Stored data entries:

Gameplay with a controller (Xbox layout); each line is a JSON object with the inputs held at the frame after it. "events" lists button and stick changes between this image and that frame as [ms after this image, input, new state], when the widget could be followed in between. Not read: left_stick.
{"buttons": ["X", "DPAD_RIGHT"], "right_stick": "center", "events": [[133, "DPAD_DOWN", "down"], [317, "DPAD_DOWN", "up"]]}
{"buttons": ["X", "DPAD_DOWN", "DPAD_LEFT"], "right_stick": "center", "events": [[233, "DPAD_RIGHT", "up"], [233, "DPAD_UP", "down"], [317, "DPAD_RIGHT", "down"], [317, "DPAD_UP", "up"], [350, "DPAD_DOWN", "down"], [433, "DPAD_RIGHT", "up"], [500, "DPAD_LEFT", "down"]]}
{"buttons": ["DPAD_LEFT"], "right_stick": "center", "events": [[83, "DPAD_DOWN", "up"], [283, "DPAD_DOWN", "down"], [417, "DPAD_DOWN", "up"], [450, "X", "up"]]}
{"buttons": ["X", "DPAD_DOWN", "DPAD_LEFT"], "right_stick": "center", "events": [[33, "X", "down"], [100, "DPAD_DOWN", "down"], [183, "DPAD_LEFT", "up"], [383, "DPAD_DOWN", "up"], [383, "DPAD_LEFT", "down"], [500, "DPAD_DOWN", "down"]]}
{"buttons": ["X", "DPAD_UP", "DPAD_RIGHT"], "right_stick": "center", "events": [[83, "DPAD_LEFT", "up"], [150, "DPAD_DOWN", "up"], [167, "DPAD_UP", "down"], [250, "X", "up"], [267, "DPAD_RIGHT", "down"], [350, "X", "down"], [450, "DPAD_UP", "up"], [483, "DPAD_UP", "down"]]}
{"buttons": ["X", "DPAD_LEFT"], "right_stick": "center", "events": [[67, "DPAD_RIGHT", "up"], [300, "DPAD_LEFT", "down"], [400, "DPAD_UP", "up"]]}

--- YOUR INSTRUCTIONS ---
Please reproduce each line above exactly as written.

--- YOUR SOLUTION ---
Gameplay with a controller (Xbox layout); each line is a JSON object with the inputs held at the frame after it. "events" lists button and stick changes between this image and that frame as [ms after this image, input, new state], when the widget could be followed in between. Not read: left_stick.
{"buttons": ["X", "DPAD_RIGHT"], "right_stick": "center", "events": [[133, "DPAD_DOWN", "down"], [317, "DPAD_DOWN", "up"]]}
{"buttons": ["X", "DPAD_DOWN", "DPAD_LEFT"], "right_stick": "center", "events": [[233, "DPAD_RIGHT", "up"], [233, "DPAD_UP", "down"], [317, "DPAD_RIGHT", "down"], [317, "DPAD_UP", "up"], [350, "DPAD_DOWN", "down"], [433, "DPAD_RIGHT", "up"], [500, "DPAD_LEFT", "down"]]}
{"buttons": ["DPAD_LEFT"], "right_stick": "center", "events": [[83, "DPAD_DOWN", "up"], [283, "DPAD_DOWN", "down"], [417, "DPAD_DOWN", "up"], [450, "X", "up"]]}
{"buttons": ["X", "DPAD_DOWN", "DPAD_LEFT"], "right_stick": "center", "events": [[33, "X", "down"], [100, "DPAD_DOWN", "down"], [183, "DPAD_LEFT", "up"], [383, "DPAD_DOWN", "up"], [383, "DPAD_LEFT", "down"], [500, "DPAD_DOWN", "down"]]}
{"buttons": ["X", "DPAD_UP", "DPAD_RIGHT"], "right_stick": "center", "events": [[83, "DPAD_LEFT", "up"], [150, "DPAD_DOWN", "up"], [167, "DPAD_UP", "down"], [250, "X", "up"], [267, "DPAD_RIGHT", "down"], [350, "X", "down"], [450, "DPAD_UP", "up"], [483, "DPAD_UP", "down"]]}
{"buttons": ["X", "DPAD_LEFT"], "right_stick": "center", "events": [[67, "DPAD_RIGHT", "up"], [300, "DPAD_LEFT", "down"], [400, "DPAD_UP", "up"]]}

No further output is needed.